Molecular and cellular dynamics of measurable residual disease progression in myelodysplastic syndromes

Cancer relapse after treatment invariably proceeds from the persistence and progression of measurable residual disease (MRD), an ultrasmall malignant population. Despite the poor prognostic impact established by increasingly sensitive MRD detection methods, the molecular pathways defining MRD remain unknown.
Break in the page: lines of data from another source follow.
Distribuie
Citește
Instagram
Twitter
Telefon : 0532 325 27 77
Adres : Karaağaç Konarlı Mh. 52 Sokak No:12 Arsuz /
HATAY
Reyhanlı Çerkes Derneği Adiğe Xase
To identify the unique features of MRD and the molecular forces shaping its progression, we performed single-cell multi-omic profiling on DNA, RNA and protein layers for a longitudinal patient cohort with relapsed myelodysplastic syndromes (MDS) after stem cell transplantation (SCT), the only curative modality for MDS. We provide a comprehensive molecular portrait of MRD cells with novel markers, shared across genetically heterogeneous patients. MDS relapse after SCT manifested universally with marked phenotypic evolution. Genotype and phenotype analyses revealed MRD progression as a dynamic, evolutionary process rather than a static expansionary one, driven by both subclonal sweeping and cell state transitions. Malignant cells adapted to infiltrating T cells by rewiring IFN-γ responses to activate a key immunoevasive pathway. Our study demonstrates the power of longitudinal, single-cell multi-omic analysis for identifying, tracking, and understanding MRD cells, opening new avenues to target MRD persistence and progression.